Oligodendrocyte precursor cells present antigen and are cytotoxic targets in inflammatory demyelination.

Kirby L¹, Jin J¹, Cardona JG¹, Smith MD¹, Martin KA¹, Wang J², Strasburger H¹, Herbst L¹, Alexis M¹, Karnell J², Davidson T², Dutta R³, Goverman J⁴, Bergles D⁵, Calabresi PA^6,7.

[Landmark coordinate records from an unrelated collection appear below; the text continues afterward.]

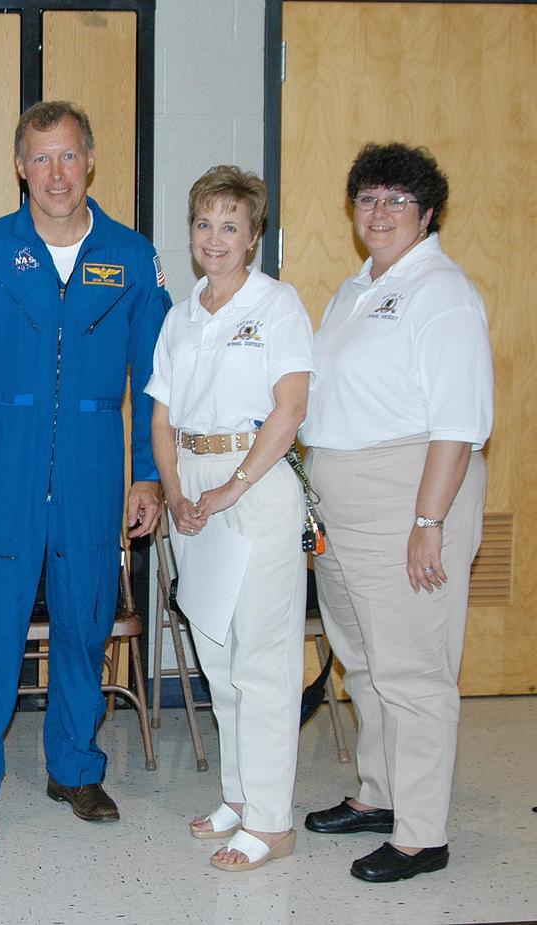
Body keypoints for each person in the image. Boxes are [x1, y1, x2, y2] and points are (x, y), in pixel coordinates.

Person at [0, 100, 168, 841]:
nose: (56, 174)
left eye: (68, 156)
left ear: (90, 160)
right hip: (4, 458)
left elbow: (157, 376)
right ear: (19, 166)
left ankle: (75, 767)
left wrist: (147, 473)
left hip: (96, 464)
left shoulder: (130, 257)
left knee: (84, 626)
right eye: (41, 158)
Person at [301, 143, 492, 883]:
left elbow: (458, 423)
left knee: (413, 667)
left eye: (396, 201)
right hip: (344, 498)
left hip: (409, 492)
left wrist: (428, 521)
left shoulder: (441, 291)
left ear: (428, 212)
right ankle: (381, 795)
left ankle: (421, 833)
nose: (378, 212)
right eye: (368, 198)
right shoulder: (357, 290)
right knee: (366, 661)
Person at [147, 165, 313, 871]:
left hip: (258, 482)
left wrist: (230, 489)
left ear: (253, 235)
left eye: (230, 226)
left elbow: (291, 409)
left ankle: (272, 819)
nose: (214, 238)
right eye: (203, 224)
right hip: (196, 487)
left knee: (263, 659)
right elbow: (161, 415)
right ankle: (239, 797)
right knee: (217, 657)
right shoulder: (180, 315)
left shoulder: (278, 305)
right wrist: (179, 489)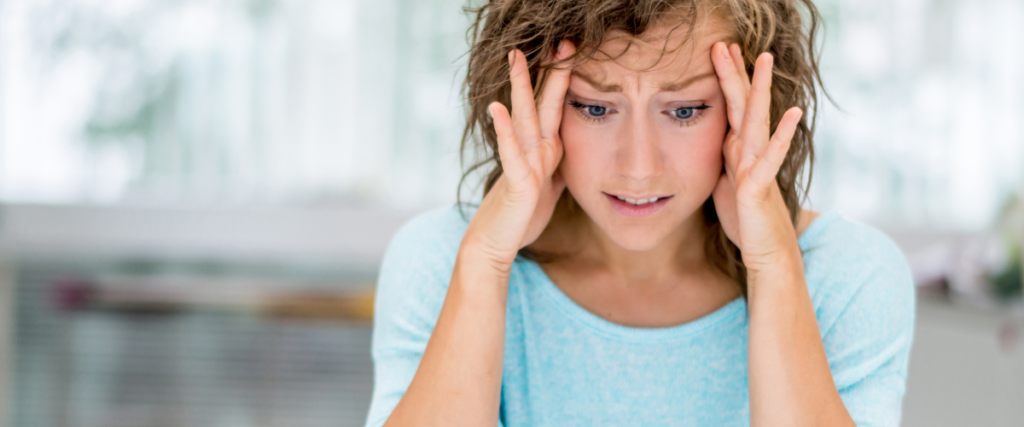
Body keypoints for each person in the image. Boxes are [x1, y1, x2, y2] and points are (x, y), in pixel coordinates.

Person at [364, 0, 915, 426]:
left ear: (754, 106)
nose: (639, 167)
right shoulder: (443, 259)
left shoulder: (847, 276)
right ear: (530, 97)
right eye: (595, 107)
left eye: (685, 110)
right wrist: (485, 264)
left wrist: (774, 266)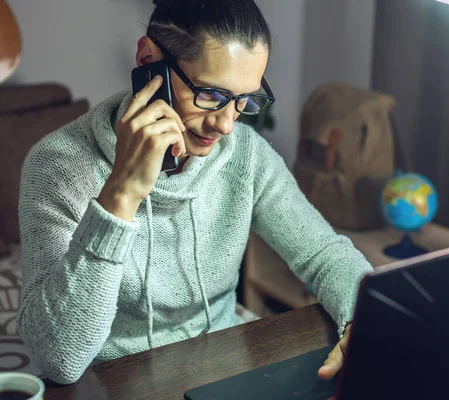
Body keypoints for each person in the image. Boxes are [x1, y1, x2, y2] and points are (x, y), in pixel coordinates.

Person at [16, 0, 373, 385]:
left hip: (221, 367)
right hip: (106, 383)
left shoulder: (244, 155)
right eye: (211, 95)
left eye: (243, 100)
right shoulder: (56, 165)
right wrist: (122, 193)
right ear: (147, 59)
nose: (226, 125)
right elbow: (60, 359)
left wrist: (364, 323)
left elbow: (323, 253)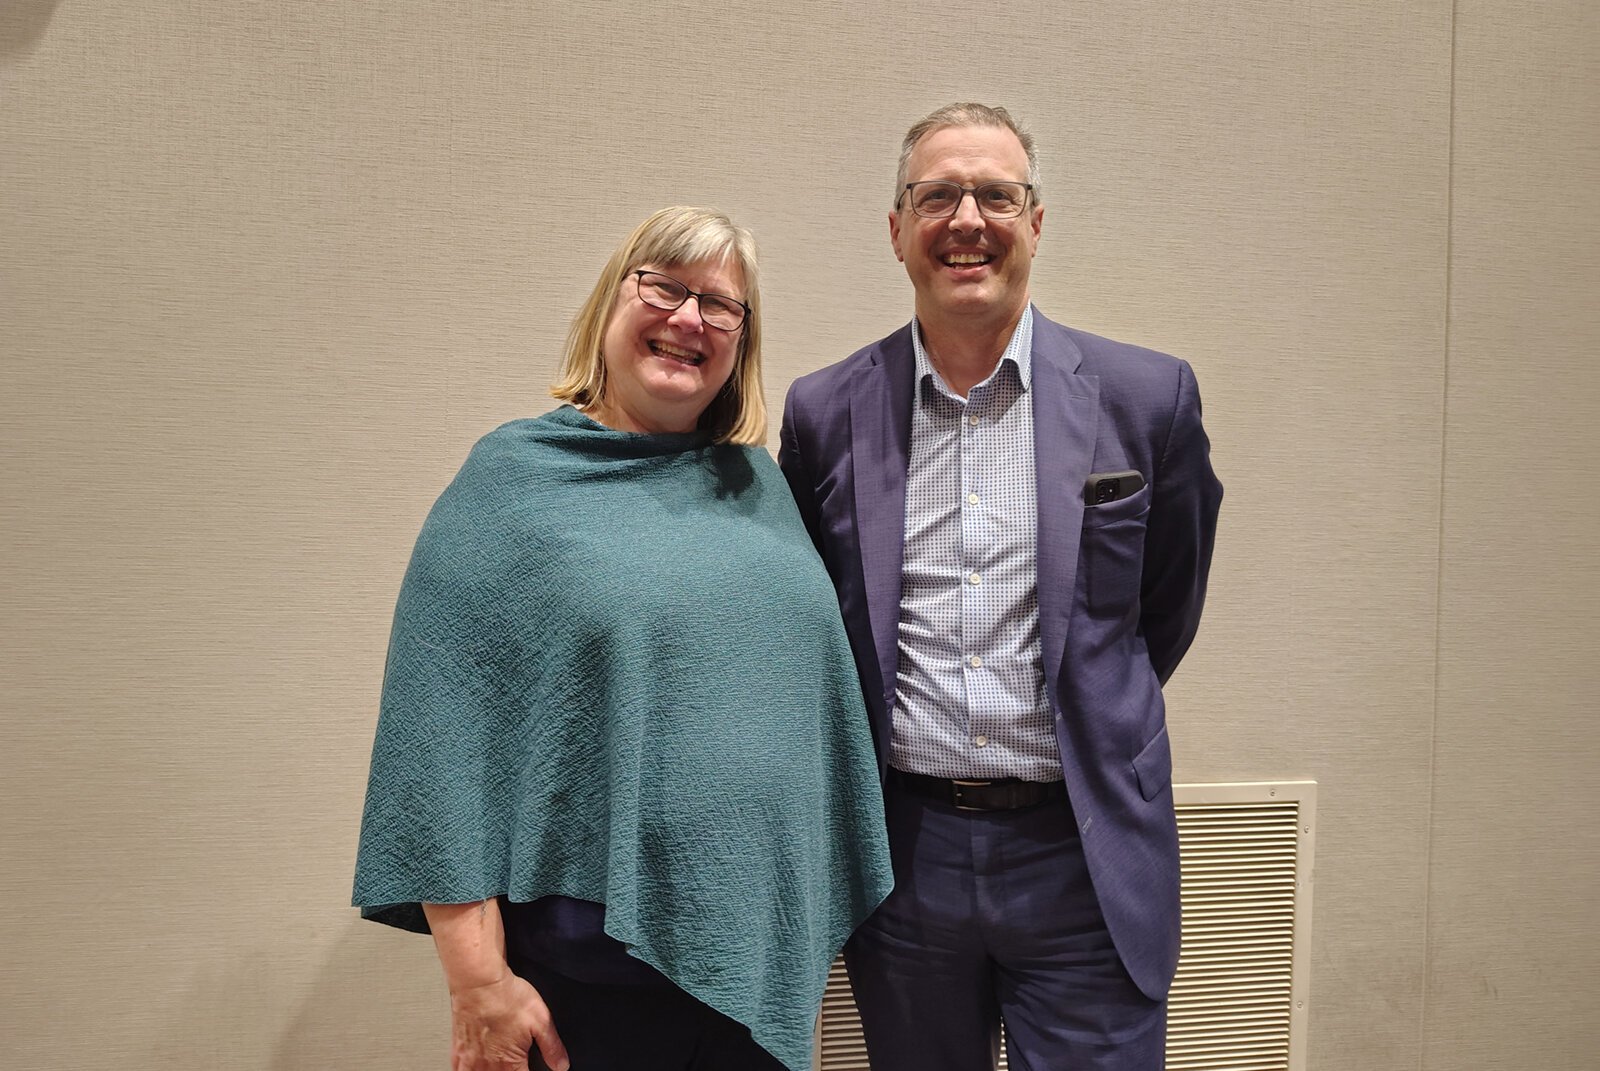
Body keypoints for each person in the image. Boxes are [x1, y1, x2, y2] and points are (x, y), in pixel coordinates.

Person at [353, 206, 892, 1071]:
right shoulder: (513, 481)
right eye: (664, 287)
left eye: (720, 305)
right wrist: (477, 981)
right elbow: (437, 743)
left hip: (760, 965)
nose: (688, 320)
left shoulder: (755, 484)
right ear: (611, 303)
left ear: (740, 345)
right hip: (591, 983)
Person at [779, 104, 1223, 1070]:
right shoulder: (824, 412)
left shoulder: (1147, 399)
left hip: (1085, 848)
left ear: (1035, 220)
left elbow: (1164, 610)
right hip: (906, 857)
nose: (966, 218)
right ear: (897, 229)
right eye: (937, 195)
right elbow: (818, 624)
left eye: (996, 194)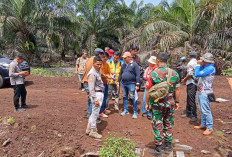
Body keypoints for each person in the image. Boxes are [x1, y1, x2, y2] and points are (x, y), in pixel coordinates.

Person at [145, 52, 180, 155]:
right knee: (168, 123)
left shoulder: (154, 73)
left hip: (157, 104)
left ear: (158, 60)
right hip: (170, 103)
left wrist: (146, 103)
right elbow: (177, 90)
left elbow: (149, 90)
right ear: (167, 61)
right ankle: (168, 145)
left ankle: (159, 146)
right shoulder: (174, 73)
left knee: (157, 123)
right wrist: (177, 101)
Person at [194, 53, 215, 136]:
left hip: (205, 92)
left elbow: (197, 74)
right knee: (201, 109)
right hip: (201, 91)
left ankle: (209, 127)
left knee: (206, 110)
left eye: (203, 60)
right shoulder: (206, 67)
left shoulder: (210, 68)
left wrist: (197, 65)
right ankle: (203, 124)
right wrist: (201, 64)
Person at [82, 48, 104, 117]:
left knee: (90, 99)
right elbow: (97, 74)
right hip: (91, 83)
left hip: (86, 81)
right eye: (102, 55)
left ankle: (90, 114)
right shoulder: (96, 61)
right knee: (94, 100)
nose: (102, 56)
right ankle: (93, 117)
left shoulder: (88, 59)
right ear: (99, 54)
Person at [85, 56, 104, 139]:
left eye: (100, 64)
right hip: (96, 94)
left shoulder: (97, 71)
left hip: (98, 93)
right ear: (93, 64)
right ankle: (93, 130)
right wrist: (95, 99)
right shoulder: (92, 73)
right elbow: (91, 88)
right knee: (95, 114)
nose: (99, 66)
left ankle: (88, 129)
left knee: (94, 113)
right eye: (97, 64)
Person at [117, 52, 140, 119]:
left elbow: (138, 75)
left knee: (133, 97)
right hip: (124, 83)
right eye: (123, 58)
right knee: (124, 97)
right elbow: (120, 74)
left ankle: (135, 112)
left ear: (129, 57)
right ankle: (125, 110)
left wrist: (137, 84)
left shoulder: (135, 65)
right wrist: (118, 82)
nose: (124, 59)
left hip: (131, 84)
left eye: (125, 58)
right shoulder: (123, 65)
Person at [181, 51, 198, 122]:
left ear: (189, 56)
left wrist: (184, 79)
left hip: (191, 82)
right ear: (196, 56)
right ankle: (188, 112)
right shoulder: (197, 62)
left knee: (191, 98)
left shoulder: (191, 63)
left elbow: (190, 74)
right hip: (195, 82)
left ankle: (194, 115)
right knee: (189, 97)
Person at [99, 52, 111, 118]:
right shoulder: (99, 65)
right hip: (101, 83)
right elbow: (101, 74)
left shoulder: (106, 64)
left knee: (105, 96)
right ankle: (100, 111)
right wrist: (107, 76)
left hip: (106, 82)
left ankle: (103, 109)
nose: (106, 60)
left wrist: (111, 75)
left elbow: (109, 72)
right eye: (105, 59)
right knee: (101, 97)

Oligodendrocyte precursor cells (OPCs) are abundant in the adult central nervous system, and have the capacity to regenerate oligodendrocytes and myelin. However, in inflammatory diseases such as multiple sclerosis (MS) remyelination is often incomplete. To investigate how neuroinflammation influences OPCs, we perform in vivo fate-tracing in an inflammatory demyelinating mouse model. Here we report that OPC differentiation is inhibited by both effector T cells and IFNγ overexpression by astrocytes. IFNγ also reduces the absolute number of OPCs and alters remaining OPCs by inducing the immunoproteasome and MHC class I. In vitro, OPCs exposed to IFNγ cross-present antigen to cytotoxic CD8 T cells, resulting in OPC death. In human demyelinated MS brain lesions, but not normal appearing white matter, oligodendroglia exhibit enhanced expression of the immunoproteasome subunit PSMB8. Therefore, OPCs may be co-opted by the immune system in MS to perpetuate the autoimmune response, suggesting that inhibiting immune activation of OPCs may facilitate remyelination.